A Brief Overview of Meta’s Multi-Token Attention
Meta’s new attention mechanism, MTA (Multi-Token Attention), enhances the model’s ability to perceive the locations of key information by incorporating convolution, allowing the model to attend to more information across tokens and attention heads during the attention computation phase.
Traditional multi-head attention can split multiple heads to focus on different directions during querying, calculating attention, and then using it for subsequent inference analysis. For example, if the query is: “Find the rows that simultaneously contain characters x and y.” Initially, two heads can be split: one focusing on tokens related to character ‘x’, and the other focusing on tokens related to character ‘y’.
After calculating attention, these two heads provide references for subsequent inference, allowing for a comprehensive analysis to find the relevant rows.
Their current approach is to merge (convolve) the attention values of these two heads in advance. This way, the target rows become very apparent in the merged attention matrix. This method is called: Head Mixing Conv
They also have another solution where a single attention head simultaneously focuses on multiple directions. The method involves performing 1-to-1 attention calculations within a head, followed by an additional 2D convolution, which allows for consideration of nearby tokens. This enables a single attention head to simultaneously check if a row contains both ‘x’ and ‘y’. This method is called: Key-Query Conv
Their final solution employs both methods simultaneously, resulting in the ability to focus on relevant important information during the early attention phase, thus saving computational overhead required for subsequent inference and reducing parameter usage. Although adding convolution increases the parameter count (specifically the weights of the convolution kernels), the increase is minimal (approximately 0.001% as mentioned in the text). The addition of these clearly useful efficient weights is much more effective than simply increasing the model size (adding more standard attention parameters), leading to a reduction in the overall parameter count.
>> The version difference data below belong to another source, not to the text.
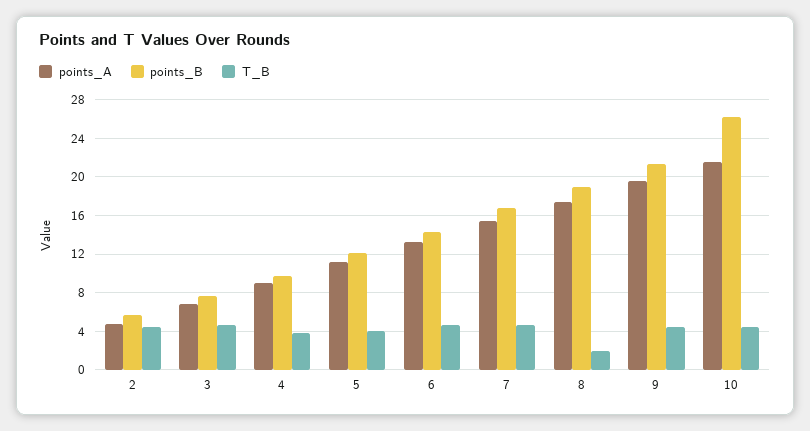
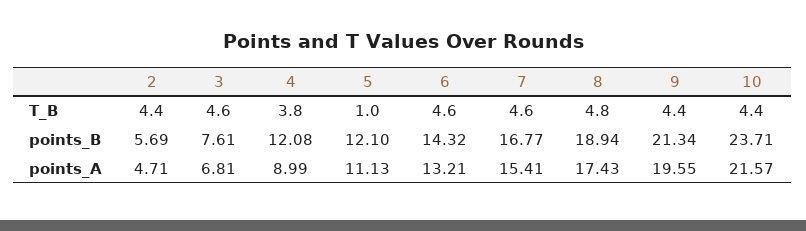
  {
    "points_A": {
      "2": 4.71,
      "3": 6.81,
      "4": 8.99,
      "5": 11.13,
      "6": 13.21,
      "7": 15.41,
      "8": 17.43,
      "9": 19.55,
      "10": 21.57
    },
    "points_B": {
      "2": 5.69,
      "3": 7.61,
-     "4": 10,
+     "4": 12.08,
      "5": 12.1,
      "6": 14.32,
      "7": 16.77,
      "8": 18.94,
      "9": 21.34,
-     "10": 26
+     "10": 23.71
    },
    "T_B": {
      "2": 4.4,
      "3": 4.6,
      "4": 3.8,
-     "5": 4,
+     "5": 1,
      "6": 4.6,
      "7": 4.6,
-     "8": 2,
+     "8": 4.8,
      "9": 4.4,
      "10": 4.4
    }
  }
According to their experiments, MTA shows significant effectiveness in the following tasks:
- • LAMBADA: Predicting the last word of a text segment. Its design requires understanding the context of earlier parts, as merely looking at the last sentence is often insufficient for prediction.
- • Needle-in-the-Haystack: In a long document (the “haystack”), a specific sentence or fact (the “needle”) is artificially inserted, requiring the model to find and restate this “needle”. This directly tests the model’s ability to locate information amidst a lot of interference. The paper also used a version with multiple needles to increase difficulty.
- • BabiLong: This is a variant of the bAbI reasoning task, where a large amount of irrelevant distracting text is inserted between the original short stories and questions, testing the model’s reasoning ability under long distances and interference.
A major limitation of MTA is that its attention computation can only consistently perceive information from other heads at the same position within a group, or tokens near a position within the same head (in the experiments, this was 6-11 nearby tokens). This means it cannot attend to two information points that span beyond this distance.